Unending ounces of prevention

Used in the right way, information from sensors could help reduce obesity to head off preventable illnesses such as Type II diabetes. The idea is to track someone’s exercise habits, sleep, nutrition, weight and so forth, and get them to adopt a healthier lifestyle.

“We’re all catching on to the fact that what we need to do is treat people before they’re sick,” said Linda Townsend, founder of Release Well-Being Center. “While this won’t necessarily be total prevention because they’d be picking up on some sort of markers in the body perhaps, it’s certainly good information that can be used to catch things early or encourage healthy lifestyles.”

This will only work if wellness programs aren’t one-off competitions a la Biggest Loser contests or 5k runs with short-term gains and no lasting effects. “Wellness programs that are focused more holistically and on lifestyle change are far more successful, actually impacting the long-term health of the employee and the bottom line for the organization,” said Townsend.

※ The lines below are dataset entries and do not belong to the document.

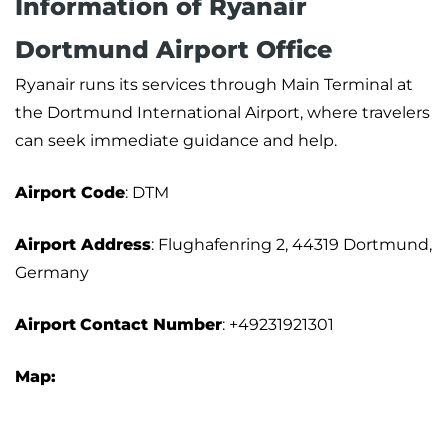
Information of Ryanair
Dortmund Airport Office
Ryanair runs its services through Main Terminal at
the Dortmund International Airport, where travelers
can seek immediate guidance and help.
Airport Code
: DTM
Airport Address
: Flughafenring 2, 44319 Dortmund,
Germany
Airport
Contact Number
: +49231921301
Map:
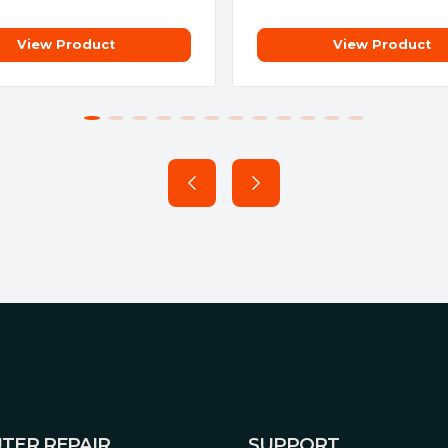
View Product
View Product
e simple paring process
tput of up to 13A*, means the
trical socket. Simply plug in
were a normal wall socket. The
ctrical signal noise from
TER REPAIR
SUPPORT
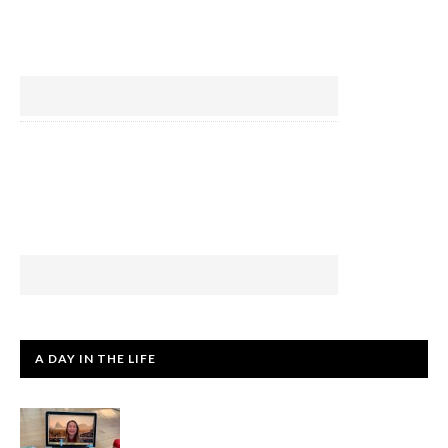
A DAY IN THE LIFE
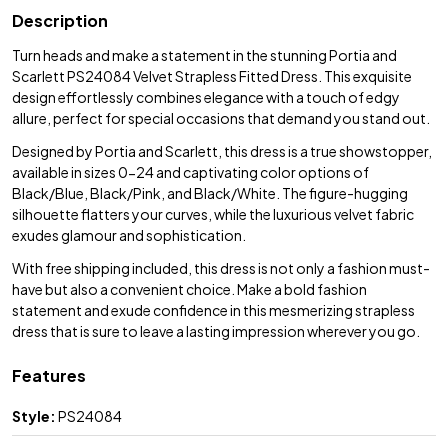
Description
Turn heads and make a statement in the stunning Portia and
Scarlett PS24084 Velvet Strapless Fitted Dress. This exquisite
design effortlessly combines elegance with a touch of edgy
allure, perfect for special occasions that demand you stand out.
Designed by Portia and Scarlett, this dress is a true showstopper,
available in sizes 0-24 and captivating color options of
Black/Blue, Black/Pink, and Black/White. The figure-hugging
silhouette flatters your curves, while the luxurious velvet fabric
exudes glamour and sophistication.
With free shipping included, this dress is not only a fashion must-
have but also a convenient choice. Make a bold fashion
statement and exude confidence in this mesmerizing strapless
dress that is sure to leave a lasting impression wherever you go.
Features
Style:
PS24084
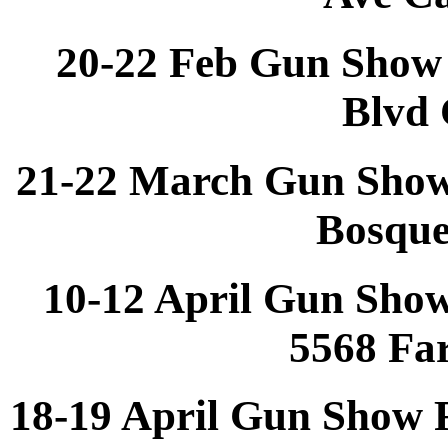
20-22 Feb Gun Show 
Blvd 
21-22 March Gun Show
Bosqu
10-12 April Gun Sho
5568 Fa
18-19 April Gun Show 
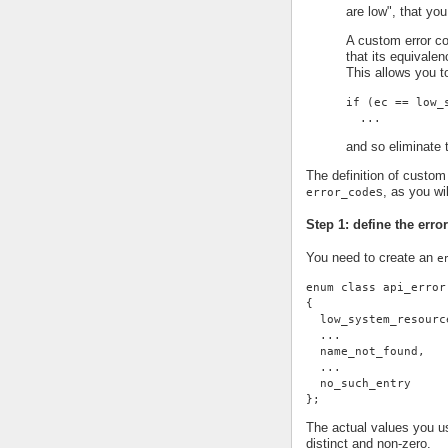
are low", that you
A custom error co
that its equivale
This allows you t
if (ec == low_
  ...
and so eliminate t
The definition of custom 
s, as you wi
error_code
Step 1: define the erro
You need to create an
e
enum class api_error
{
  low_system_resourc
  ...
  name_not_found,
  ...
  no_such_entry
};
The actual values you us
distinct and non-zero.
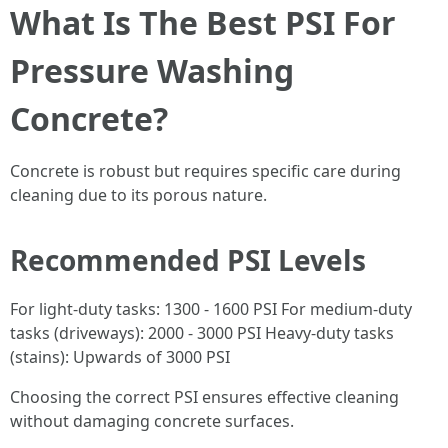
What Is The Best PSI For
Pressure Washing
Concrete?
Concrete is robust but requires specific care during
cleaning due to its porous nature.
Recommended PSI Levels
For light-duty tasks: 1300 - 1600 PSI For medium-duty
tasks (driveways): 2000 - 3000 PSI Heavy-duty tasks
(stains): Upwards of 3000 PSI
Choosing the correct PSI ensures effective cleaning
without damaging concrete surfaces.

Data impact: it’s not about just you

Grant Gordon, CEO and co-Founder of Artemis Health, has worked with approximately 300 benefits teams, and said that companies are terrified of seeing any individual’s data because the last thing they want is for somebody to get fired for totally unrelated reasons.

“What they do want to know is, looking at my population…how can I roll out programs that materially impact their lives? How can I make them not just happier at work, but also happier at home because I reap the benefit of that all around and it’s the right thing to do,” said Gordon. “Even if they are pulling in step-by-step, FitBit-like data, they’re trying to understand if the programs that they’re using impact members in a way they can quantify from a financial or healthiness perspective.”

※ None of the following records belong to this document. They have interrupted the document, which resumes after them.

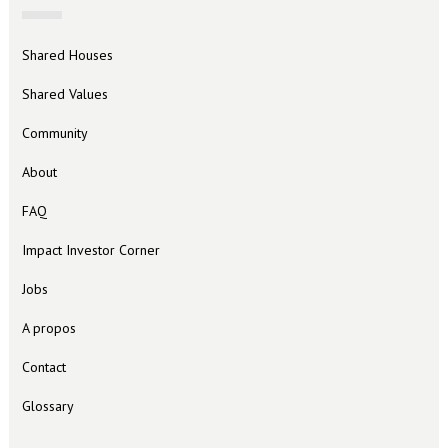
Shared Houses
Shared Values
Community
About
FAQ
Impact Investor Corner
Jobs
A propos
Contact
Glossary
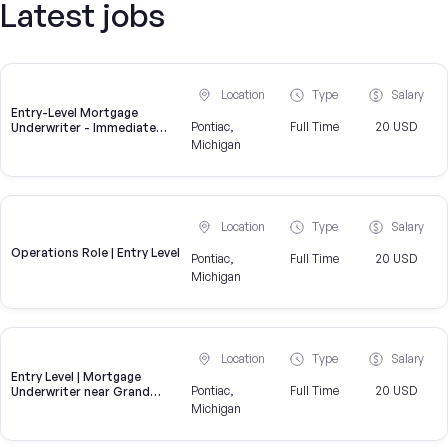
Latest jobs
Location
Type
Salary
Entry-Level Mortgage
Pontiac,
Full Time
20 USD
Underwriter - Immediate
Openings Available
Michigan
Location
Type
Salary
Operations Role | Entry Level
Pontiac,
Full Time
20 USD
Michigan
Location
Type
Salary
Entry Level | Mortgage
Pontiac,
Full Time
20 USD
Underwriter near Grand
Blanc | Hiring now
Michigan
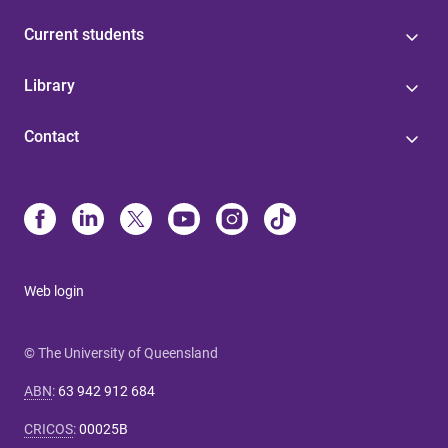
Current students
Library
Contact
Web login
© The University of Queensland
ABN
:
63 942 912 684
CRICOS
:
00025B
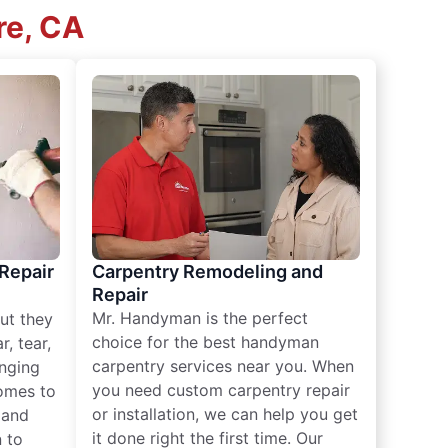
re, CA
 Repair
Carpentry Remodeling and
Repair
Mr. Handyman is the perfect
ut they
choice for the best handyman
, tear,
carpentry services near you. When
nging
you need custom carpentry repair
omes to
or installation, we can help you get
n and
it done right the first time. Our
 to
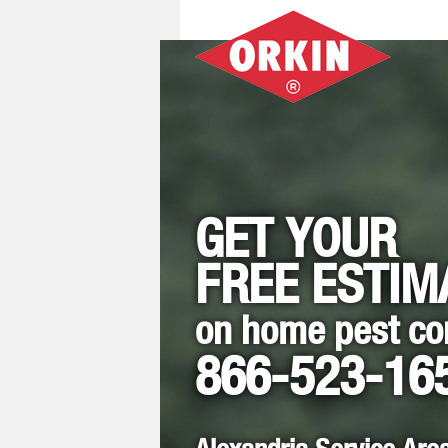
GET YOUR
FREE ESTIM
on home pest co
866-523-16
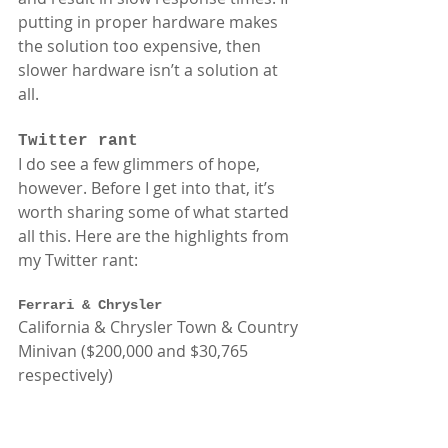
putting in proper hardware makes 
the solution too expensive, then 
slower hardware isn’t a solution at 
all.  
Twitter rant
I do see a few glimmers of hope, 
however. Before I get into that, it’s 
worth sharing some of what started 
all this. Here are the highlights from 
my Twitter rant: 
Ferrari & Chrysler
California & Chrysler Town & Country 
Minivan ($200,000 and $30,765 
respectively)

Measuring ROI is a challenge

Drawing on his background in occupational health psychology, Joe Sherwood, HCM Researcher at SAP SuccessFactors, said he’s seen measurable effects on the performance and engagement of people who have participated in company wellness programs. However, ROI is another matter.

“Jobs and managerial relationships with employees can definitely be designed and cultivated in such ways that stress is reduced and employees sleep better,” he said. “But it’s difficult to see ROI because if you think about what these programs do, they’re not necessarily related to return on investment..there are challenges in terms of looking at hard dollars spend versus earned in terms of productivity of your workforce.”

Sherwood advised companies embarking on a wellness program to nail down the metrics first, such as employee data by level, objective or subjective measures of health, mental or physical health, or performance. “If you know what you’re going to track and you know the outcomes you expect, then you can create a program that drives those,” he said.